** Text **
- - -
RFR: 8198668: MemoryPoolMBean/isUsageThresholdExceeded/isexceeded001/TestDescription.java still failing [v2]

Wed Jun 29 05:46:40 UTC 2022

On Tue, 28 Jun 2022 11:43:42 GMT, Kevin Walls <kevinw at openjdk.org> wrote:

>> Test has been problemlisted for a long time due to intermittent failures.
>> 
>> This is a difficult test as it tries to monitor usage thresholds on Memory Pools which are outside its control.
>> Not just Java heap pools, where the allocation it makes may or may not affect a particuclar pool, but non-heap pools such as CodeHeap and Metadata, where other activity in the VM can affect their usage and surprise the test.
>> 
>> The test iterates JMX memory pools where thresholds are supported, sets a threshold one byte higher than current usage, and makes an allocation.  This only makes sense on Java heap pools.  It is tempting to skip non-heap pools, but this test can still give a sanity test about threshold behaviour.  That is actually its main purpose, as the allocation is unlikely to affect the pool being tested.
>> 
>> With the changes here, I'm seeing the test and all its variations pass reliably, i.e. 50 iterations in each tested platform.
>> 
>> Skip testing a non-heap memory pool, e.g. CodeHeap, if it is hitting the threshold while we test, because that means it is changing outside our control.  Also re-test isExceeded on failure, as fetching the usage and isExceeded is a race.
>> 
>> Logging of more pool stats to better understand failures.
>
> Kevin Walls has updated the pull request incrementally with one additional commit since the last revision:
> 
>   Show log output

So, with your patch you now use peakUsage to notice transient usage increases that are not observable via normal usage counter, right? 

This is fine, but the test looks still too random for my taste, I'd be afraid of too many false positives.

The biggest issue is how the test tries to provoke usage increase. That won't work for metaspace nor code heap, so whatever movements they make is purely random, defined by concurrent activity.

A more robust - albeit not perfect - way to test this would be to either provoke usage from java (with metaspace, heavy class loading that hopefully outraces concurrent unloads; with code heap, provoking compiles), but probably simpler and more predictable would be whitebox functions that allocate memory directly in metaspace and code heap. 

You'd still have the concurrency factor, but with large enough increases the chance is good that it registers as positive usage increase. One also could repeat the operation several times in case one does not see a net increase, to lessen the chance of concurrent releases.

The increase should be largish also because Metaspace can satisfy allocations from an internal free list of blocks that have been prematurely released by the current loader, but are cached in its name since the arena lives as long as the loader lives. This would not register as usage increase.

> @kevinjwalls is this going to be impacted by:
> 
> #8831
> 
> ?

I think only in the sense that #8831 removes the compressed class space pool, so one less pool to test.

-------------

PR: https://git.openjdk.org/jdk/pull/9309
- - -
** Extracted information **
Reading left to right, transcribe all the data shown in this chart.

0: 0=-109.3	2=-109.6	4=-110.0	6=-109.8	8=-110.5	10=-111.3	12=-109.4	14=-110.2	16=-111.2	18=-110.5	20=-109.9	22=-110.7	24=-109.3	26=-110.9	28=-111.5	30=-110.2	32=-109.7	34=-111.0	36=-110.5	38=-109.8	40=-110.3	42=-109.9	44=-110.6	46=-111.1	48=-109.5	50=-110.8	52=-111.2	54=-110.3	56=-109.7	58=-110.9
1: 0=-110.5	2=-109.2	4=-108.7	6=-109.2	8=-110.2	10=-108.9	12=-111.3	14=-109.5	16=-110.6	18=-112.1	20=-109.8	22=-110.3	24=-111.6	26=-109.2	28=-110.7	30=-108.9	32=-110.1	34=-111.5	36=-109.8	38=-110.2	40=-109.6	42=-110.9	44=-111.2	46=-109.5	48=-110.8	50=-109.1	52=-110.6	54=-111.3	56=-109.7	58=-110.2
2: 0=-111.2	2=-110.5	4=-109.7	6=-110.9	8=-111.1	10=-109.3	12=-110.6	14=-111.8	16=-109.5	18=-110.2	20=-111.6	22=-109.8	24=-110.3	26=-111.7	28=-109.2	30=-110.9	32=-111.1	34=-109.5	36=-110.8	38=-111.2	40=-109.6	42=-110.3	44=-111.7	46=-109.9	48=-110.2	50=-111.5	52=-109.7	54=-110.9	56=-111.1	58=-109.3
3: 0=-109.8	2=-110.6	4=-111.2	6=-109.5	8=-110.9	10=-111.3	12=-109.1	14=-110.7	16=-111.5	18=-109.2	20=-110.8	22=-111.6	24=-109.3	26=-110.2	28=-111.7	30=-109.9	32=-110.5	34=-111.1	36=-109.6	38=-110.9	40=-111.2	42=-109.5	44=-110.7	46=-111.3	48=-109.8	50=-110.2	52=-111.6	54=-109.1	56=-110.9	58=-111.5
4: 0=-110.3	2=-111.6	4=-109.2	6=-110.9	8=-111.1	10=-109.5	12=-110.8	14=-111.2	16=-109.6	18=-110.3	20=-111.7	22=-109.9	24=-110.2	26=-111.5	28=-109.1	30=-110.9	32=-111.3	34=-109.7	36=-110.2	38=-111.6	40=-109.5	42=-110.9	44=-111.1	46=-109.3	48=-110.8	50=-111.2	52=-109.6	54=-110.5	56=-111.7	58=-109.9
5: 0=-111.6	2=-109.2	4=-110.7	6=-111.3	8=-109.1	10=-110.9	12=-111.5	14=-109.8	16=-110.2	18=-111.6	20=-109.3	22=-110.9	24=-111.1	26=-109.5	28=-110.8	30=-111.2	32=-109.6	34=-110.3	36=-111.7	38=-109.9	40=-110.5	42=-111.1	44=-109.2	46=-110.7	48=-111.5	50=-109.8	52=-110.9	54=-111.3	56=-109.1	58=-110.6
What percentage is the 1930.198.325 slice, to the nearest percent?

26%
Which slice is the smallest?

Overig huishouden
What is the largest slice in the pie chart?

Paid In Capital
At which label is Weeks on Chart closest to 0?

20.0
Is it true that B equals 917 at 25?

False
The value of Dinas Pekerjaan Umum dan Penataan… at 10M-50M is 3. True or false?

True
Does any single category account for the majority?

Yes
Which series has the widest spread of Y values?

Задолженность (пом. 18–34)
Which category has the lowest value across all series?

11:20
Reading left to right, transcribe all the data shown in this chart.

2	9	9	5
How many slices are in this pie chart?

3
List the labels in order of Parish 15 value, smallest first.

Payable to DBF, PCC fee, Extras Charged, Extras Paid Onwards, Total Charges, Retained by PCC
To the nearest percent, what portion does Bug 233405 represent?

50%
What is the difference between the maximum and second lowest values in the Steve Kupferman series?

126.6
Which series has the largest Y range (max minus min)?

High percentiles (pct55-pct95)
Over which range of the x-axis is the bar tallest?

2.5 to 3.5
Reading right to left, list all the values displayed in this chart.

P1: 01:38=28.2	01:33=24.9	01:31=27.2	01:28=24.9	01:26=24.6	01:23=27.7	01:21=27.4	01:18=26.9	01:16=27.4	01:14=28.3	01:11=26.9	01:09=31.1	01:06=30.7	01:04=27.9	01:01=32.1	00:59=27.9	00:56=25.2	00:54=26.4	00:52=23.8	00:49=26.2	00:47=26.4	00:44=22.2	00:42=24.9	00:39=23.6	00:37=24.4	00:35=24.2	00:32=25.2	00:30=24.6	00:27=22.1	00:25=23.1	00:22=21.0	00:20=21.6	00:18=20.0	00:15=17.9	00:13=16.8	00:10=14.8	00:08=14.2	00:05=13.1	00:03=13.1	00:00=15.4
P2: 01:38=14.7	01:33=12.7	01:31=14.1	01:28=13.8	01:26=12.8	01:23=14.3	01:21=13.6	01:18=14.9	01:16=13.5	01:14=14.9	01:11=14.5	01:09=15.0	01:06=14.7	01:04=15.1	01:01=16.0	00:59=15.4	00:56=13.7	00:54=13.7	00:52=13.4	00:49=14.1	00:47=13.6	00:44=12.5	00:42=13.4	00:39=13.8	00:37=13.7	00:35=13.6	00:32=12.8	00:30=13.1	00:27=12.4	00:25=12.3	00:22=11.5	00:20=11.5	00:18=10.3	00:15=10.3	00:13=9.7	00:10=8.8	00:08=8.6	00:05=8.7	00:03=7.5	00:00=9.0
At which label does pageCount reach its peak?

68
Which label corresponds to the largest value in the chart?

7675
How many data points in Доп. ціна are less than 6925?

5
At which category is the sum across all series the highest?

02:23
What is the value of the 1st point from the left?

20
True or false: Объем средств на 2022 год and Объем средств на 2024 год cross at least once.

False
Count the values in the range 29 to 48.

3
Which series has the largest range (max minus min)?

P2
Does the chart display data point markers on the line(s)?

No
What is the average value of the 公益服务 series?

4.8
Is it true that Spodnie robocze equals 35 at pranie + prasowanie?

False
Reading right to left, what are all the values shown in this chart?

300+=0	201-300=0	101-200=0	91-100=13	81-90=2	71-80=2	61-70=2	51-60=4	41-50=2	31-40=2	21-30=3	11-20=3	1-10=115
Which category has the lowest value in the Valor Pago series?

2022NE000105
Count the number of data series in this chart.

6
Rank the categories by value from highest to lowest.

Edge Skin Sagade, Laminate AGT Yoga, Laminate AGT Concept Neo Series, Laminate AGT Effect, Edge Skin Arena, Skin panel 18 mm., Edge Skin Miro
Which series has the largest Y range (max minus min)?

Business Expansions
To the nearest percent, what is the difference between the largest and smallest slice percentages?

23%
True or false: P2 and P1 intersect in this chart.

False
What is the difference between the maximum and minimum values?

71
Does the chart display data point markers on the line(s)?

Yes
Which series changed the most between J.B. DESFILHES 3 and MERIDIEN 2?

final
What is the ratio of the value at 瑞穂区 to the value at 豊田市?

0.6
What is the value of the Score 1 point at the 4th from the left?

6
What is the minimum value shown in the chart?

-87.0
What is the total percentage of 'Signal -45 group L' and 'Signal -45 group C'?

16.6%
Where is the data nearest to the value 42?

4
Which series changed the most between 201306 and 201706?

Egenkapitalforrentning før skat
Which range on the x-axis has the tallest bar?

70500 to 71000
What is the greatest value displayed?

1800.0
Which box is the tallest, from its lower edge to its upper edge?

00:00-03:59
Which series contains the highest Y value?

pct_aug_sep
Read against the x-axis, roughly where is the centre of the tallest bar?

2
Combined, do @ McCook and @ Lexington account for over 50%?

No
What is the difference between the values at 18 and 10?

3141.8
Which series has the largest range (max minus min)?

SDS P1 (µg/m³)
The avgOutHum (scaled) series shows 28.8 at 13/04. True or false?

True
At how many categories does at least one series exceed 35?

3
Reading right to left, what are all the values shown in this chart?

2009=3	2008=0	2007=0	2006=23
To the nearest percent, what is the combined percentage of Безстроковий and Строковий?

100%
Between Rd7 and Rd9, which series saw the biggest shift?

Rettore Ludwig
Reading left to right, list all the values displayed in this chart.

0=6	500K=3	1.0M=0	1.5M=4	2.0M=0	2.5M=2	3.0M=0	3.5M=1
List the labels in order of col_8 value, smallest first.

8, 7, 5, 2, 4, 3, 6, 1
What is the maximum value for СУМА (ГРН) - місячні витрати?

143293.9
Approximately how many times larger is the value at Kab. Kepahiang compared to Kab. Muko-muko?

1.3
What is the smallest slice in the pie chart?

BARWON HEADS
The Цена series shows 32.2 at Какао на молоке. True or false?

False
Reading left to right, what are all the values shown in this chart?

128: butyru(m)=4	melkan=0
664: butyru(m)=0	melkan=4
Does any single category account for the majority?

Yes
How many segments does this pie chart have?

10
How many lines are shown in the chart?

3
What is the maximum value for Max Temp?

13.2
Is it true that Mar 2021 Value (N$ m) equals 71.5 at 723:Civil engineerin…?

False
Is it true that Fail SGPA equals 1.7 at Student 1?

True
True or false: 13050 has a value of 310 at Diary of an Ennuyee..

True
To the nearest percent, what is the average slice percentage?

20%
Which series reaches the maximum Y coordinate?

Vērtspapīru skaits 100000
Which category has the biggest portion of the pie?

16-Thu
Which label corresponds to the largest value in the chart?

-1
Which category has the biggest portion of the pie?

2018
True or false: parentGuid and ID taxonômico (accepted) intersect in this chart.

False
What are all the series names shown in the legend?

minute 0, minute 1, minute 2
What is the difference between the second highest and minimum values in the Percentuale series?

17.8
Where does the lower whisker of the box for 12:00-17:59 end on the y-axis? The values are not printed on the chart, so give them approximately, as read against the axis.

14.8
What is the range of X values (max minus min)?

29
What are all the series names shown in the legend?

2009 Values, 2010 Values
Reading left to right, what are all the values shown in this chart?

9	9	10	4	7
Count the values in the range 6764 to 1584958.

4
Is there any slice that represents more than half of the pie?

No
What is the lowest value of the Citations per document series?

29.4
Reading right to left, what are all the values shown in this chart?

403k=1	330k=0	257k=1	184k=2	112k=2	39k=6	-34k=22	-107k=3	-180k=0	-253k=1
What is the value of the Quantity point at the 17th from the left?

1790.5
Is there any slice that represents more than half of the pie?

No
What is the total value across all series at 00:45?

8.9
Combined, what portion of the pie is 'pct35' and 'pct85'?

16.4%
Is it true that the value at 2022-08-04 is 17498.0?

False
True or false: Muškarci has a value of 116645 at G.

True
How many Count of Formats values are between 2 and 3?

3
- - -
** Parts of the exercise **
1. In the thread, which memory pool does #8831 remove?
2. Tally the lines of the records that contain the word "smallest". Reply with only the number.
The thread and the records have nothing to do with each other.

** Outputs for the tasks **
1. The compressed class space pool.

2. 5